- _Required action_: Show all lines of the listing that contain the word "scale".

[Start of Attachment]

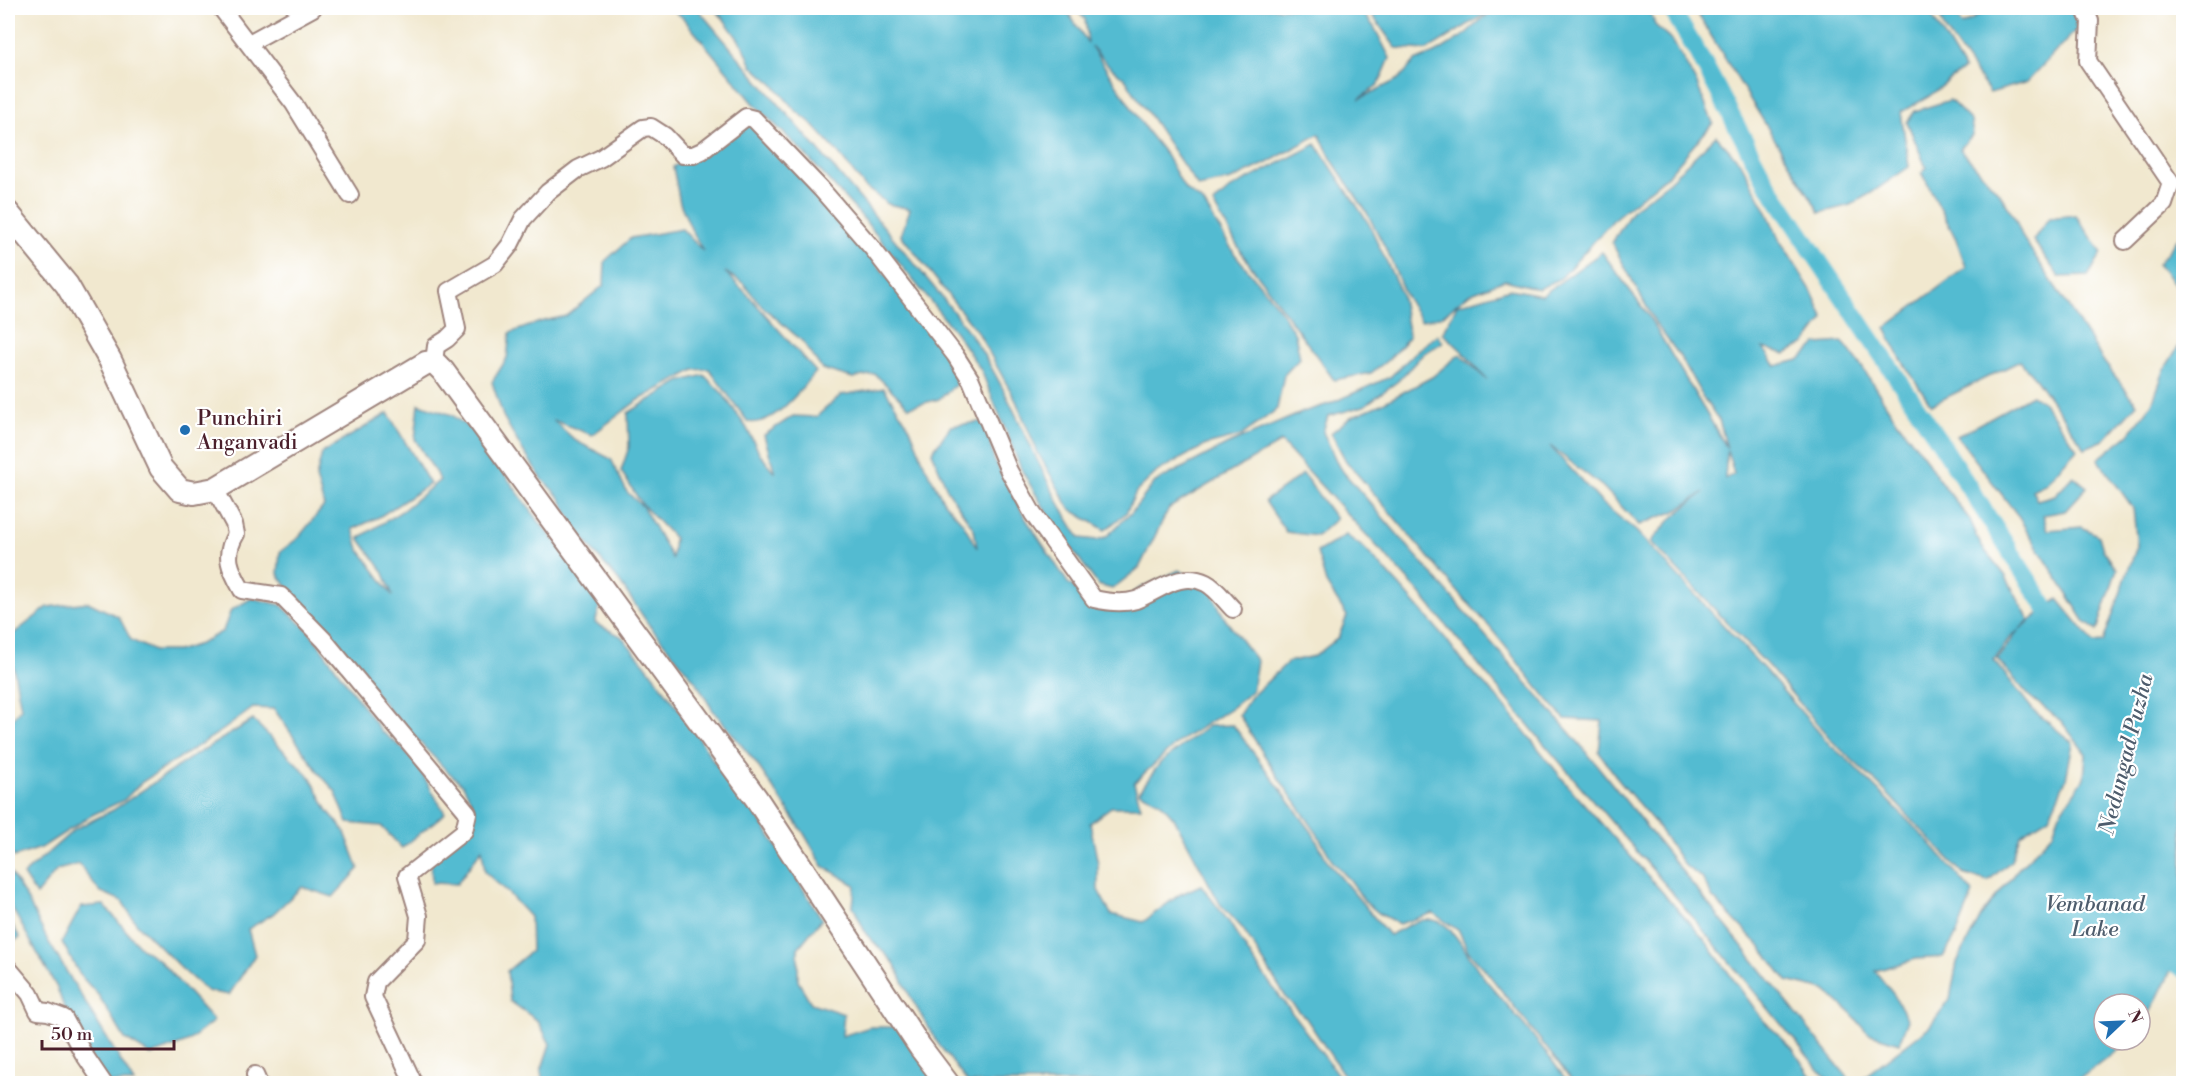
<svg xmlns="http://www.w3.org/2000/svg" width="2191" height="1091" font-family="'Libre Bodoni',serif">
<style>
.water{fill:#53bbd1;stroke:#4e6d7e;stroke-width:1.5;fill-rule:evenodd}
.lines{fill:none;stroke-linecap:round;stroke-linejoin:round}
.canal{stroke:#53bbd1;stroke-width:18}
.street-casing{stroke:#9e847d;stroke-width:20}
.secondary-casing{stroke:#9e847d;stroke-width:26}
.street{stroke:#fff;stroke-width:16}
.secondary{stroke:#fff;stroke-width:22}
.poi-dot{fill:#1f6fb2;stroke:#fff;stroke-width:2}
.labels{text-anchor:middle;stroke-width:4.5;stroke-linejoin:round;paint-order:stroke}
.poi-label{font-size:21px;fill:#4a1f2b;stroke:#fff;text-anchor:start}
.water-label{font-size:22px;font-style:italic;fill:#4e5d6d;stroke:#fff}
</style>
<rect width="100%" height="100%" fill="#fff"/>
<filter id="ink" filterUnits="userSpaceOnUse"><feTurbulence type="fractalNoise" baseFrequency=".0167" numOctaves="2"/><feDisplacementMap in="SourceGraphic" scale="12" xChannelSelector="R" yChannelSelector="G"/><feConvolveMatrix kernelMatrix="1 2 1 2 8 2 1 2 1" color-interpolation-filters="sRGB"/></filter>
<filter id="wash" filterUnits="userSpaceOnUse"><feTurbulence type="fractalNoise" baseFrequency=".008" numOctaves="4" result="noise"/><feDisplacementMap in="SourceGraphic" scale="24" xChannelSelector="R" yChannelSelector="G"/><feGaussianBlur stdDeviation="1.35" result="paint"/><feColorMatrix in="noise" values="0 0 0 0 0 0 0 0 0 0 0 0 0 0 0 0 0 1.4 0 .05"/><feComposite in="paint" operator="in"/></filter>
<g filter="url(#wash)">
<rect width="100%" height="100%" fill="#f1e8cf"/>
<path class="water" d="M671,8H697C762,86 829,161 894,239C921,272 949,304 973,338C1016,401 1038,475 1080,538L1097,540L1106,537L1132,512L1155,482L1226,445L1306,411L1329,404L1390,377L1418,350L1437,335L1443,342L1424,353L1398,381L1364,406L1328,416L1323,432L1339,467L1584,749L1852,1083H1830L1664,883L1545,745L1418,591L1281,442L1169,508L1139,568L1112,589L1098,585L1050,518L1022,471L981,370L956,333L862,217L801,150L756,106L683,18Z
M713,8H1065L1088,43L1085,19L1073,8H1359L1374,27L1390,58L1379,84L1359,99L1399,79L1415,61L1439,51L1463,36L1484,17L1501,8H1649L1655,25L1672,40L1696,82L1713,123L1668,175L1616,217L1561,278L1539,289L1505,280L1469,294L1442,316L1421,321L1405,295L1389,255L1367,213L1332,160L1319,134L1267,163L1231,180L1198,187L1125,79L1107,64L1091,46L1147,131L1166,155L1185,189L1203,202L1234,253L1279,308L1295,334L1300,358L1284,375L1277,409L1241,436L1206,445L1158,471L1136,492L1126,513L1105,530L1070,509L1038,453L1016,401L979,334L901,235L910,209L888,204L865,187L839,154L811,123L794,109L774,85L752,66L744,47L723,18Z
M1367,8H1495L1427,50L1396,48Z
M1694,8H1927L1964,69L1928,97L1901,112L1909,167L1871,193L1850,205L1820,213Z
M1936,8H1951L1962,25L1991,8H2074L2078,28L2027,82L1990,93L1945,30Z
M1950,100L1971,121L1973,134L1960,149L2000,194L2015,218L2023,238L2047,274L2104,362L2137,404L2104,440L2085,448L2036,379L2020,361L1931,405L1901,359L1885,328L1966,267L1956,239L1922,173L1926,167L1907,122L1915,111Z
M751,119L774,140L968,374L939,399L909,407L875,374L853,378L822,369L803,342L761,305L743,283L725,272L749,296L816,372C801,389 774,427 748,422L709,369L694,370L637,401L592,435L553,420L576,441L611,459L627,492L643,507L672,558L674,538L641,503L621,471L629,447L628,413L679,382L704,375L723,394L746,427L760,454L775,473L764,435L793,416L816,417L841,395L884,388L910,428L925,466L944,502L963,523L977,548L974,529L948,491L932,452L951,426L986,421L994,460L1026,519L1068,583L1087,597L1118,603L1139,589L1179,570L1208,585L1225,619L1257,661L1252,691L1231,708L1177,743L1134,783L1141,807H1111L1090,823L1098,864V890L1111,914L1143,922L1179,895L1201,885L1229,922L1254,962L1344,1083H968L937,1042L912,1000L894,963L866,934L853,906L855,885L823,866L803,832L756,763L712,709L696,682L649,625L619,581L594,552L575,527L560,498L542,479L520,446L503,416L492,382L507,358L510,333L540,322L566,316L604,285L605,261L631,238L682,229L703,251L692,231L680,203L673,167Z
M1716,136L1741,163L1767,212L1779,239L1811,290L1824,319L1806,343L1786,354L1763,348L1776,366L1799,360L1817,344L1843,342L1862,367L1894,417L1924,456L1937,477L1970,520L1982,547L2005,575L2029,620L2020,629L2058,599L2094,643L2103,642L2137,546L2133,508L2098,459L2129,434L2152,404L2165,368L2183,339V946L2140,1033V1004H2104V1040H2131L2074,1083H1863L1864,1077L1930,1026L1950,999L1957,962L1981,916L2018,869L2053,833L2059,815L2084,778L2086,754L2061,721L2029,696L1997,659L2019,630L2008,640L1994,660L2033,710L2073,743L2066,779L2049,817L2020,835L2011,861L1988,881L1963,874L1880,786L1833,742L1769,667L1651,542L1670,520L1704,492L1678,510L1639,525L1603,487L1550,446L1602,503L1636,531L1764,669L1831,746L1848,760L1930,843L1973,893L1957,934L1943,957L1916,959L1875,971L1894,995L1908,1020L1899,1043L1868,1033L1852,1014L1825,990L1787,981L1759,945L1713,898L1702,878L1684,865L1655,823L1620,782L1599,752L1602,721L1565,719C1529,682 1502,636 1465,600L1346,461L1331,433L1351,417L1381,404L1432,377L1460,354L1487,380L1462,351L1443,333L1457,305L1510,289L1542,295L1602,252L1648,315L1727,448L1719,420L1704,399L1679,355L1656,324L1612,243L1633,209L1665,185ZM1727,450L1734,474L1725,479Z
M1316,144L1369,224L1401,293L1409,337L1389,359L1371,373L1334,380L1243,255L1213,204L1231,188Z
M2076,215L2102,253L2088,276L2059,277L2033,240L2049,218Z
M2180,236L2183,237V294L2158,264Z
M2032,395L2044,403L2077,449L2045,484L2032,490L2037,500L2055,495L2073,476L2087,487L2065,511L2043,515L2048,530L2082,527L2099,536L2103,550L2117,569L2097,631L2085,622L2016,513L1957,436Z
M419,404L452,415L473,431L543,527L560,546L576,571L601,603L595,623L621,636L645,664L695,731L712,759L752,807L822,919L798,948V981L811,1003L844,1014L842,1036L870,1027H900L942,1083H543L541,1071L550,1044L538,1021L510,1001L507,971L531,951L530,917L509,894L485,872L482,849L457,884L432,883L431,857L461,829L476,810L463,785L446,770L388,709L324,627L302,608L278,574L280,552L298,538L324,506L316,478L322,453L388,413L430,484L379,517L353,529L359,549L393,596L383,571L359,538L402,511L440,480L415,439Z
M1303,474L1336,519L1317,536L1286,532L1265,501Z
M1346,535L1364,548L1399,585L1446,639L1466,666L1498,698L1569,787L1704,939L1763,1020L1793,1049L1815,1083H1574L1483,967L1468,951L1459,931L1433,913L1399,924L1380,914L1364,901L1351,881L1333,862L1316,832L1280,780L1239,715L1251,697L1288,662L1315,656L1338,638L1347,616L1326,583L1317,552Z
M252,598L281,605L309,631L381,731L401,747L417,765L445,813L402,848L381,826L348,823L335,791L319,773L274,709L253,708L223,730L142,782L124,800L92,815L41,848L14,857L8,848V724L21,708L8,638L48,607L88,602L119,617L131,640L154,651H177L200,644L223,631L231,610Z
M253,720L311,778L328,811L344,830L359,869L333,897L302,887L273,914L248,929L255,955L229,995L207,991L184,971L136,923L122,901L99,891L79,864L57,870L36,895L23,875L75,829L113,810L195,755Z
M1233,725L1312,832L1328,862L1389,935C1407,928 1419,914 1440,922C1454,927 1474,966 1485,979C1514,1013 1543,1046 1568,1083H1349L1306,1018L1287,999L1243,929L1220,904L1174,818L1160,802L1139,792L1160,763L1208,726Z
M8,869L27,899L48,941L134,1083H105L70,1024L57,988L8,901Z
M104,905L140,947L159,960L214,1021L187,1042L151,1055L125,1039L99,996L80,975L62,942L81,907Z
M8,918L20,938L8,943Z"/>
<g class="lines">
<path class="canal" d="M1671,8L1703,62L1766,182L1942,445L2046,608
M2156,950L2184,969"/>
</g>
</g>
<g filter="url(#ink)">
<g class="lines">
<g class="street-casing">
<path id="street" d="M221,8L294,104L350,195
M2084,8L2090,21L2088,61L2171,183L2164,204L2125,241
M249,43L313,8
M434,362L436,346L447,339L457,329L449,291L495,264L510,245L523,219L548,192L578,169L601,158L643,128L651,127L665,136L683,155H693L702,151L746,117L754,119L821,189L873,249L955,355L971,380L1009,471L1033,514L1094,599C1107,602 1123,604 1136,600C1158,592 1180,570 1206,583C1216,588 1225,601 1233,609
M215,489L234,524L236,534C223,556 230,569 242,590L281,596L324,640L468,813L464,831L407,876L419,916L417,940L376,982L373,997L414,1084
M8,968L30,994L38,1011L48,1012L64,1018L83,1053L104,1084
M255,1075L259,1084"/>
</g>
<g class="secondary-casing">
<path id="secondary" d="M8,213L67,285L110,360L161,468L180,490L194,493L215,489L426,363L434,362L443,371L756,798L920,1047L948,1084"/>
</g>
<use href="#street" class="street"/>
<use href="#secondary" class="secondary"/>
</g>
</g>
<circle class="poi-dot" cx="185" cy="430" r="6"/>
<g class="labels">
<g class="poi-label">
<text x="197" y="425">Punchiri<tspan x="197" dy="24">Anganvadi</tspan></text>
</g>
<g class="water-label">
<text transform="translate(2125 754) rotate(-76)" y="8">Nedungad Puzha</text>
<text x="2095" y="911">Vembanad<tspan x="2095" dy="25">Lake</tspan></text>
</g>
</g>
<rect width="2191" height="1091" fill="none" stroke="#fff" stroke-width="30"/>
<g transform="translate(2122 1022) rotate(67)"><circle r="28" fill="#ffffff" stroke="#b7a5aa" stroke-width="1.5"/>
<path d="M0-4.5L10 22L0 15L-10 22Z" fill="#1f6fb2"/>
<text y="-9" font-size="16" font-weight="bold" text-anchor="middle" fill="#4a1f2b">N</text>
</g>
<path d="M42 1040v9h132v-9" fill="none" stroke="#4a1f2b" stroke-width="3"/>
<text x="51" y="1040" font-size="18" fill="#4a1f2b" stroke="#ffffff" stroke-width="4.5" paint-order="stroke">50 m</text>
</svg>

[End of Attachment]

- _Task answer_:
<filter id="ink" filterUnits="userSpaceOnUse"><feTurbulence type="fractalNoise" baseFrequency=".0167" numOctaves="2"/><feDisplacementMap in="SourceGraphic" scale="12" xChannelSelector="R" yChannelSelector="G"/><feConvolveMatrix kernelMatrix="1 2 1 2 8 2 1 2 1" color-interpolation-filters="sRGB"/></filter>
<filter id="wash" filterUnits="userSpaceOnUse"><feTurbulence type="fractalNoise" baseFrequency=".008" numOctaves="4" result="noise"/><feDisplacementMap in="SourceGraphic" scale="24" xChannelSelector="R" yChannelSelector="G"/><feGaussianBlur stdDeviation="1.35" result="paint"/><feColorMatrix in="noise" values="0 0 0 0 0 0 0 0 0 0 0 0 0 0 0 0 0 1.4 0 .05"/><feComposite in="paint" operator="in"/></filter>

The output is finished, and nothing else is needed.